Report how many unique domains we have.

In [4]:
from urlparse import urlparse

site_visits['domain'] = site_visits['site_url'].apply(lambda x: urlparse(x).netloc)
grouped = site_visits.groupby(['domain']).count().sort_values('visit_id', ascending=False)

In [5]:
print('Number of unique domains: %s' % str(grouped.shape[0]))
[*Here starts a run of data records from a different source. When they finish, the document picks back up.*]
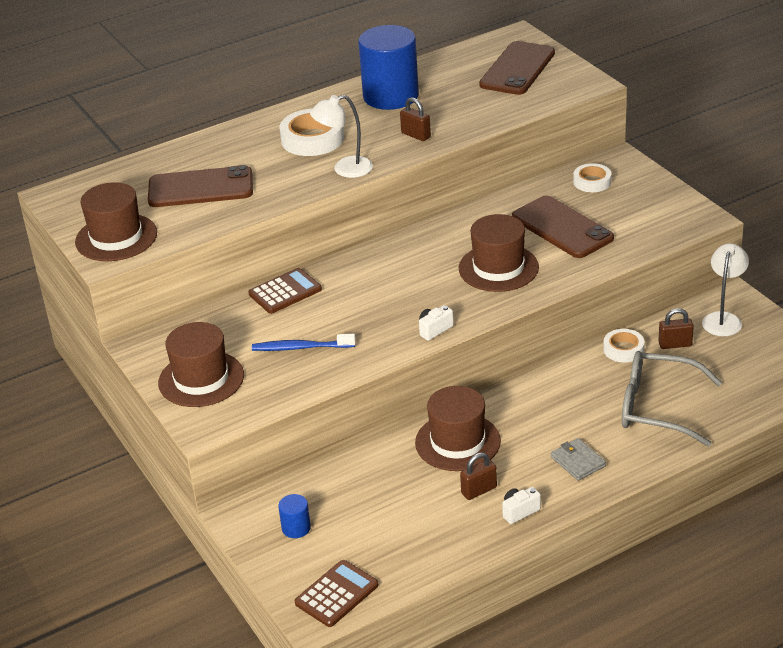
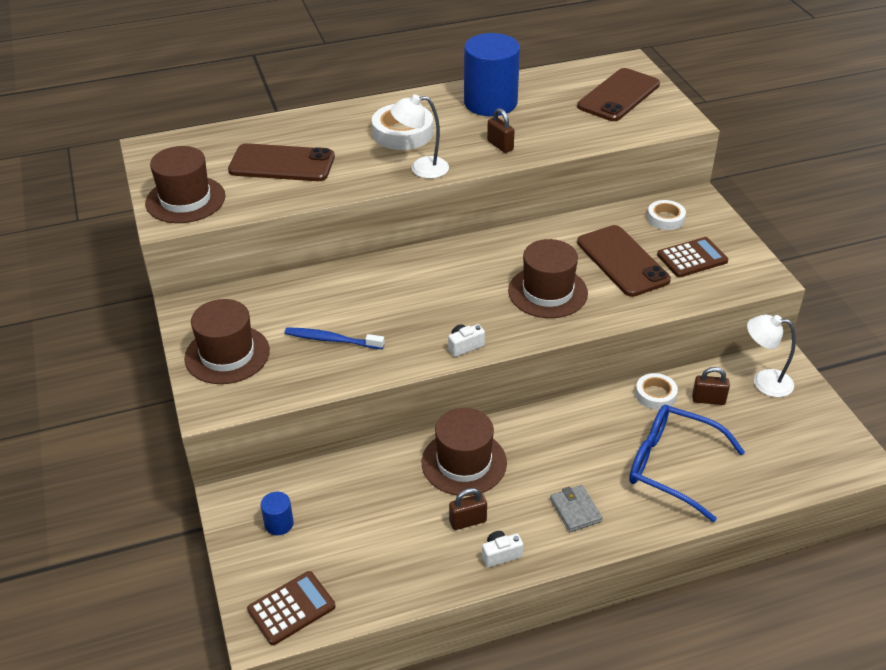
camera: 10 degrees right, 5 degrees up
brown calculator [248,268,322,314] -> brown calculator moved to [657,237,729,277]
grey glasses [622,351,722,446] -> blue glasses [629,405,745,522]
white lamp [702,244,749,336] -> white lamp turned 105 degrees counterclockwise [747,315,796,397]

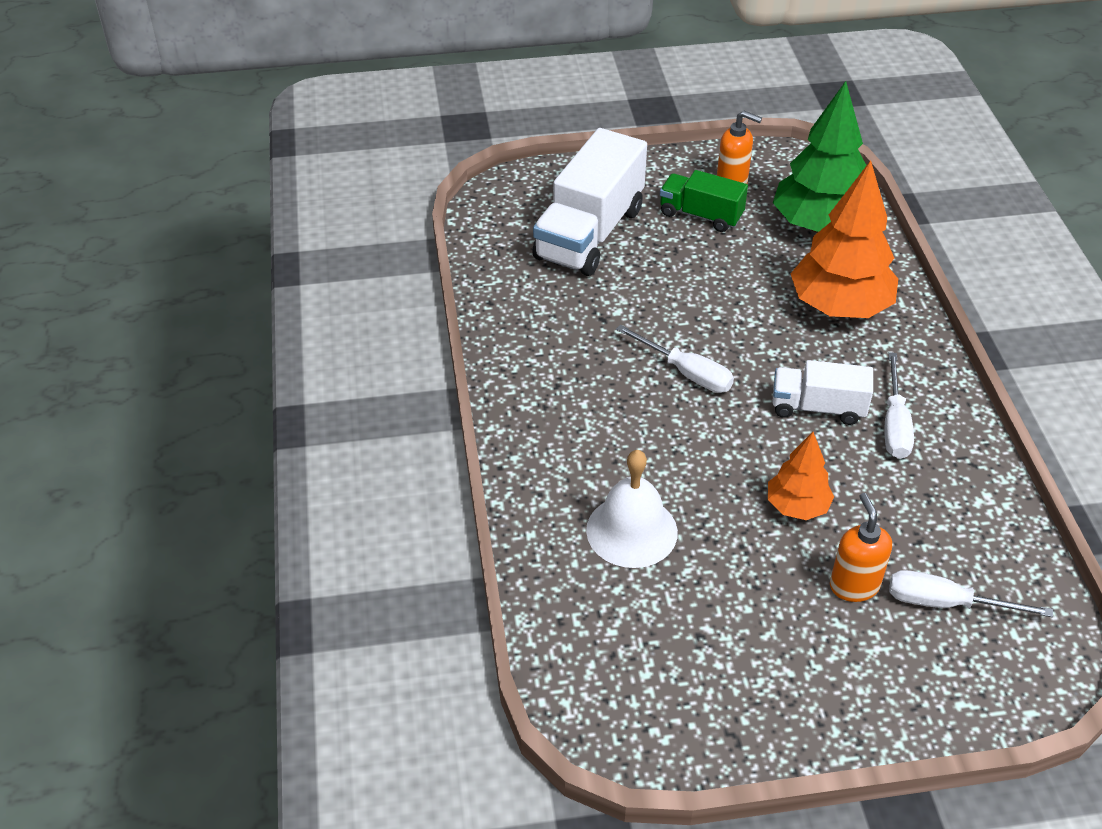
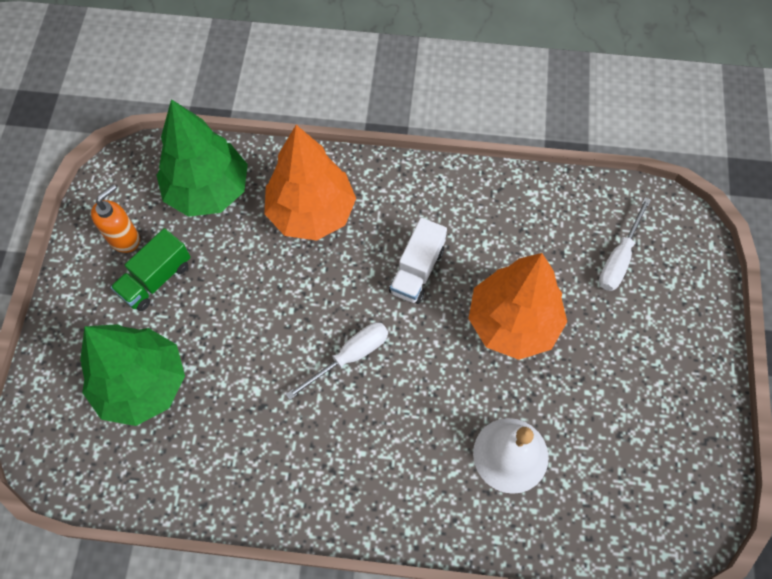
camera: 75 degrees left, 20 degrees up
white truck [532,128,647,276] -> green tree [80,324,185,426]
orange tree [768,432,834,520] -> orange tree [468,253,567,360], size x1.84
orange soap dispenser [830,493,892,602] -> none
white screwdriver [885,352,914,459] -> none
Number of unique domains: 5799


In [6]:
# we do streaming processing instead
## segments = pd.read_sql_query('''SELECT * from segments''', con)

In [7]:
from urlparse import urlparse
from collections import defaultdict
import binascii
import json
from tqdm import tqdm

DB_NUM = 1  # odin crawl
# DB_NUM = 2  # webtap crawl

con = sqlite3.connect(db)
con.row_factory = sqlite3.Row
cur = con.cursor()

query = """SELECT sv.site_url, sv.visit_id,
    sg.id, sg.node_name, sg.node_id, sg.top, sg.left, sg.width, sg.height, 
    sg.num_buttons, sg.num_imgs, sg.num_anchors,
    TRIM(sg.inner_text) as inner_text, TRIM(sg.longest_text) as longest_text
    FROM segments as sg LEFT JOIN site_visits as sv
    ON sv.visit_id = sg.visit_id WHERE
    LOWER(sg.node_name) <> 'body' AND TRIM(sg.inner_text) <> ''
    """
# seen_checksums = defaultdict(set)

In [8]:
segment_json = "segments_odin.json"
# segment_json = "segments_webtap.json"

In [None]:
try:
    os.remove(segment_json)
    print ("Removed %s " % segment_json)
except:
    pass

seen_checksums = defaultdict(set)
with open(segment_json, "a") as f:
    for row in tqdm(cur.execute(query)):
        inner_processed = row["inner_text"].replace(r'\d+', 'DPNUM').replace('\n', ' ').replace('\r', '')
        hostname = urlparse(row["site_url"]).hostname
        inner_processed_crc = binascii.crc32(inner_processed.encode('utf-8'))
        if inner_processed_crc in seen_checksums[hostname]:
            continue
        seen_checksums[hostname].add(inner_processed_crc)
        row_d = dict(row)
        row_d["inner_processed"] = inner_processed
        del row_d["inner_text"]
        json.dump(dict(row), f)
        f.write("\n")

982it [00:00, 9814.42it/s]

Removed segments_odin.json 


1822950it [04:09, 7319.93it/s]

In [None]:
! wc -l segments_odin.json